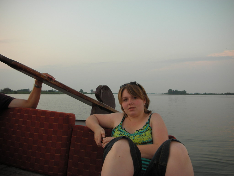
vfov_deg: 40.7
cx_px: 117
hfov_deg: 52.6
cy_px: 88
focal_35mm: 35
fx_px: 237
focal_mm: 5.8
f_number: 3
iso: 50
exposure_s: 1/53.8
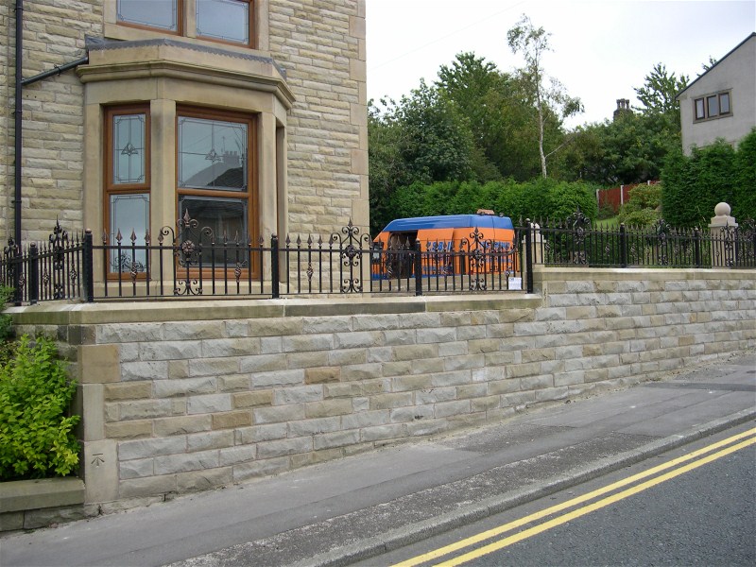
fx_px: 830
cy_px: 284
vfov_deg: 37.7
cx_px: 378
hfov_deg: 49.0
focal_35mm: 38
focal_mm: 8
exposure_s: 1/307
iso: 100
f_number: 2.8
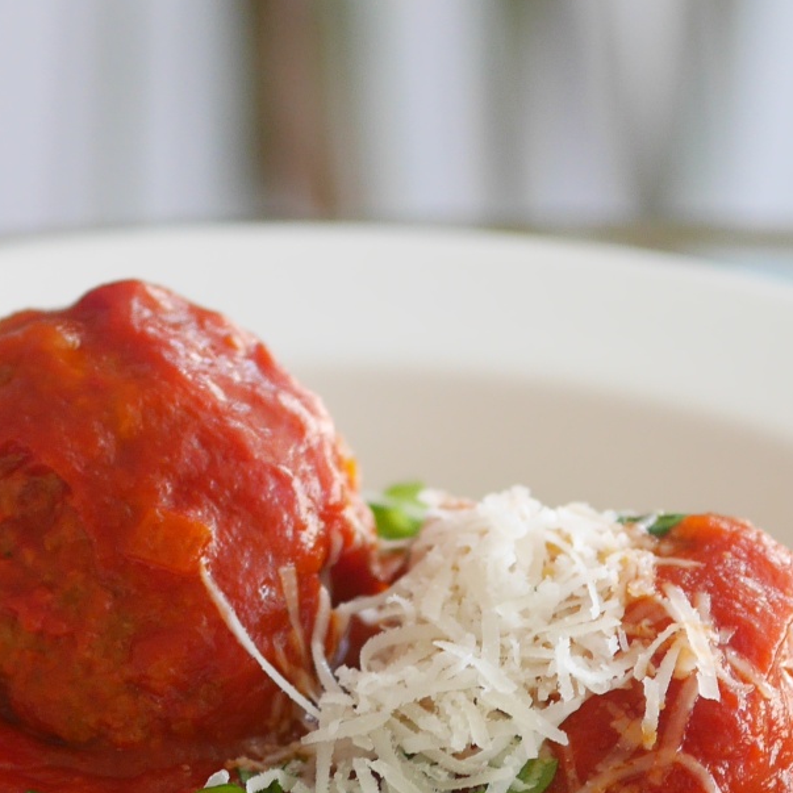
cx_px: 167
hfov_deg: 5.2
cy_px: 650
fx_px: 8760
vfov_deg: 5.2
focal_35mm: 338
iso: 400
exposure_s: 1/125
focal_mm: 60
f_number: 2.8
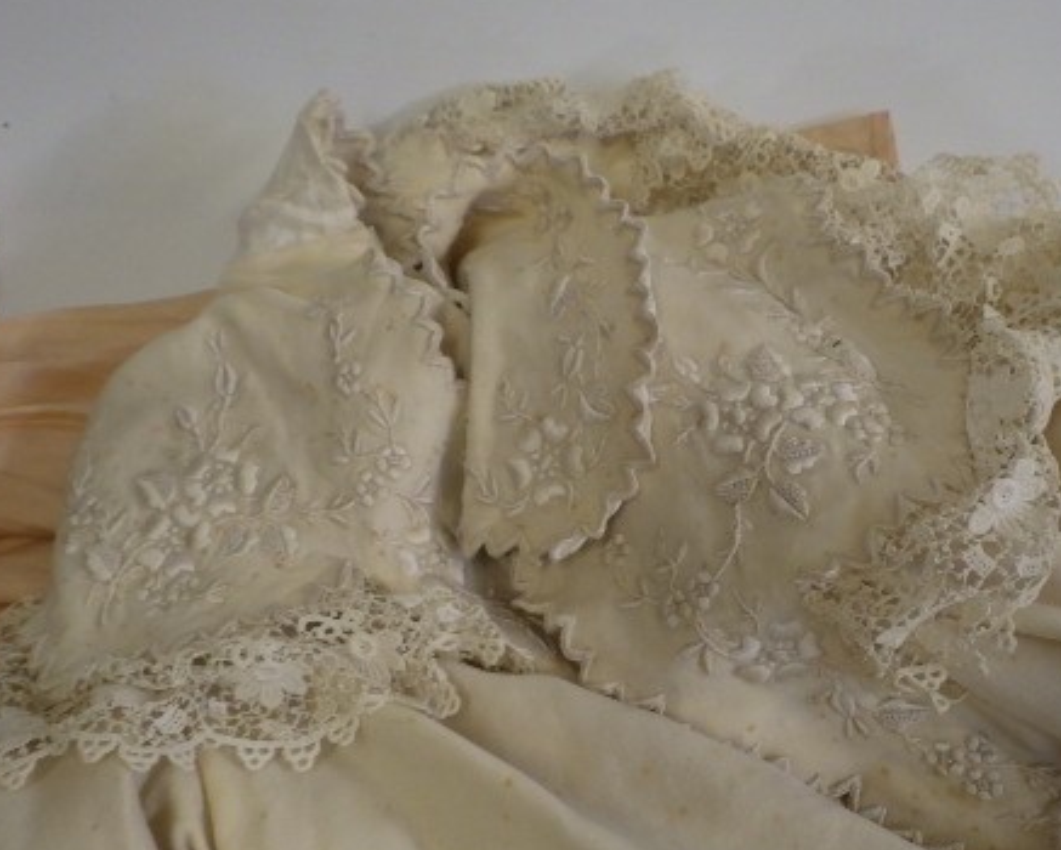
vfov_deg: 37.3
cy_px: 488
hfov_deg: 45.4
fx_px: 1257
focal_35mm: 40
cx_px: 668
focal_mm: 5
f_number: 3.5
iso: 320
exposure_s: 1/45
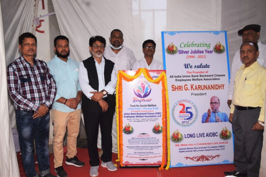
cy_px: 88
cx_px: 133
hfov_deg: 61.9
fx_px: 222
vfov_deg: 43.6
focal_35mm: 30
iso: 500
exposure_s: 1/160
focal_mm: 20
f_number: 8
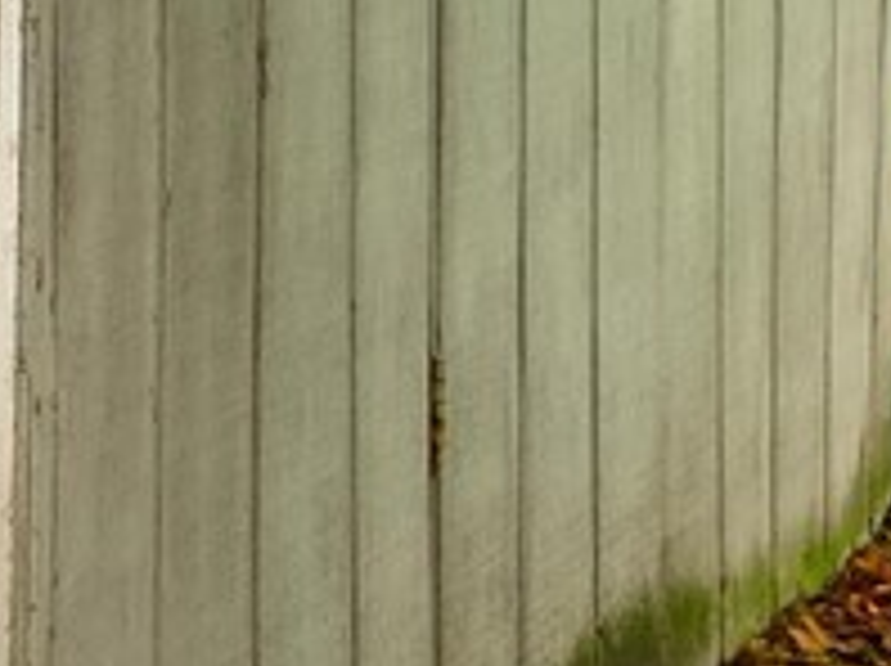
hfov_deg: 9.0
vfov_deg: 8.2
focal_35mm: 173
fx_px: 4448
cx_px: -1870
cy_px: -630
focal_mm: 21
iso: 125
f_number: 7.1
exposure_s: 1/30
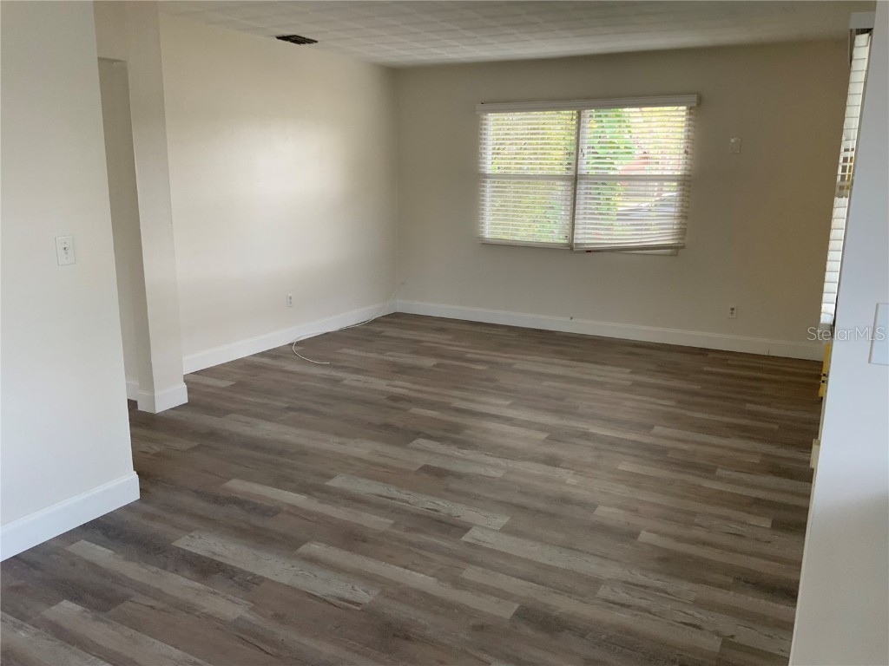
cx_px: 444
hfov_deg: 61.7
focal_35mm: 29
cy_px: 333
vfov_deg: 48.2
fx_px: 745
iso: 80
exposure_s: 1/60
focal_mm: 3
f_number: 1.8
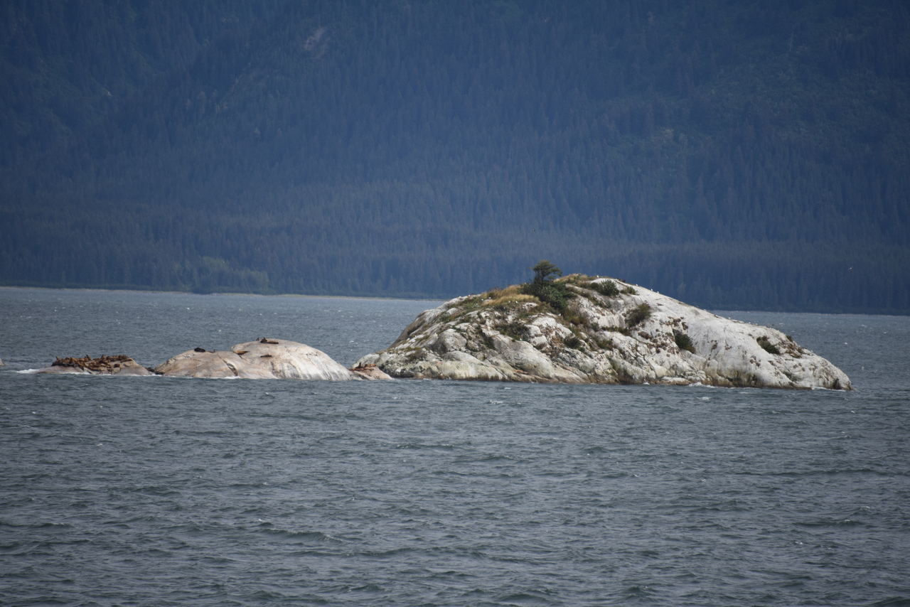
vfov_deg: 4.6
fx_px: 7585
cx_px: 455
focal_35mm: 300
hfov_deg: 6.9
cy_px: 304
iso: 110
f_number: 5.6
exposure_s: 1/640
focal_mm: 300
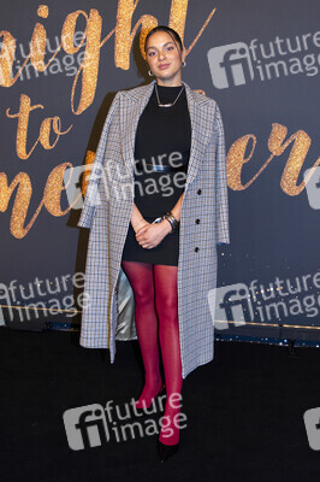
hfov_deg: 36.8
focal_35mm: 36
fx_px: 481
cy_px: 241
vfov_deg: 53.2
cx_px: 160
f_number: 5.6
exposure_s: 1/250
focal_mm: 36
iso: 800
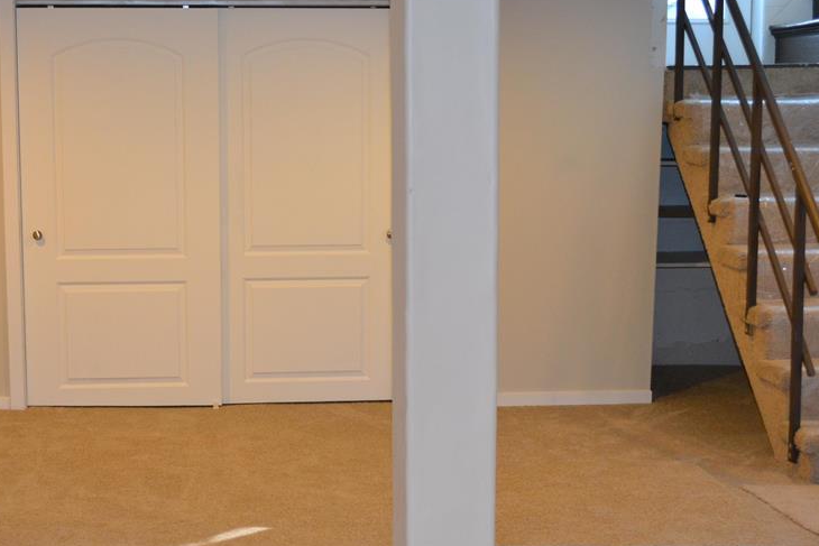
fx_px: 1320
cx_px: 306
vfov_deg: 23.4
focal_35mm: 58
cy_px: 317
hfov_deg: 34.3
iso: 1100
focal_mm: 26
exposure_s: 1/60
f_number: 4.2
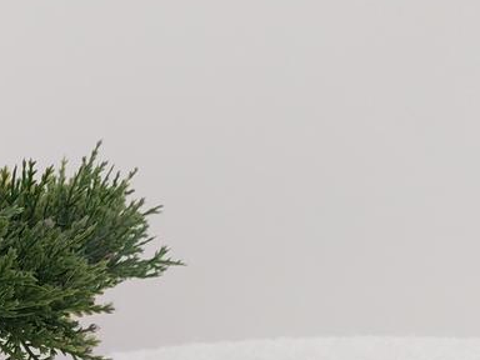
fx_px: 1040
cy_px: 529
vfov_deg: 17.7
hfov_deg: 23.1
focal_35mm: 75
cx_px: -145
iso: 200
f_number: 1.8
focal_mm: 5.23
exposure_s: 1/50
■ ■ ■ ■ ■
Give the data again exactly as it appears, but without any images.

vfov_deg: 40.7
cx_px: 117
hfov_deg: 52.6
cy_px: 88
focal_35mm: 35
fx_px: 237
focal_mm: 5.8
f_number: 3
iso: 50
exposure_s: 1/53.8
fx_px: 830
cy_px: 284
vfov_deg: 37.7
cx_px: 378
hfov_deg: 49.0
focal_35mm: 38
focal_mm: 8
exposure_s: 1/307
iso: 100
f_number: 2.8
cx_px: 167
hfov_deg: 5.2
cy_px: 650
fx_px: 8760
vfov_deg: 5.2
focal_35mm: 338
iso: 400
exposure_s: 1/125
focal_mm: 60
f_number: 2.8
vfov_deg: 37.3
cy_px: 488
hfov_deg: 45.4
fx_px: 1257
focal_35mm: 40
cx_px: 668
focal_mm: 5
f_number: 3.5
iso: 320
exposure_s: 1/45
cy_px: 88
cx_px: 133
hfov_deg: 61.9
fx_px: 222
vfov_deg: 43.6
focal_35mm: 30
iso: 500
exposure_s: 1/160
focal_mm: 20
f_number: 8
hfov_deg: 9.0
vfov_deg: 8.2
focal_35mm: 173
fx_px: 4448
cx_px: -1870
cy_px: -630
focal_mm: 21
iso: 125
f_number: 7.1
exposure_s: 1/30
cx_px: 444
hfov_deg: 61.7
focal_35mm: 29
cy_px: 333
vfov_deg: 48.2
fx_px: 745
iso: 80
exposure_s: 1/60
focal_mm: 3
f_number: 1.8
vfov_deg: 4.6
fx_px: 7585
cx_px: 455
focal_35mm: 300
hfov_deg: 6.9
cy_px: 304
iso: 110
f_number: 5.6
exposure_s: 1/640
focal_mm: 300
hfov_deg: 36.8
focal_35mm: 36
fx_px: 481
cy_px: 241
vfov_deg: 53.2
cx_px: 160
f_number: 5.6
exposure_s: 1/250
focal_mm: 36
iso: 800
fx_px: 1320
cx_px: 306
vfov_deg: 23.4
focal_35mm: 58
cy_px: 317
hfov_deg: 34.3
iso: 1100
focal_mm: 26
exposure_s: 1/60
f_number: 4.2
fx_px: 1040
cy_px: 529
vfov_deg: 17.7
hfov_deg: 23.1
focal_35mm: 75
cx_px: -145
iso: 200
f_number: 1.8
focal_mm: 5.23
exposure_s: 1/50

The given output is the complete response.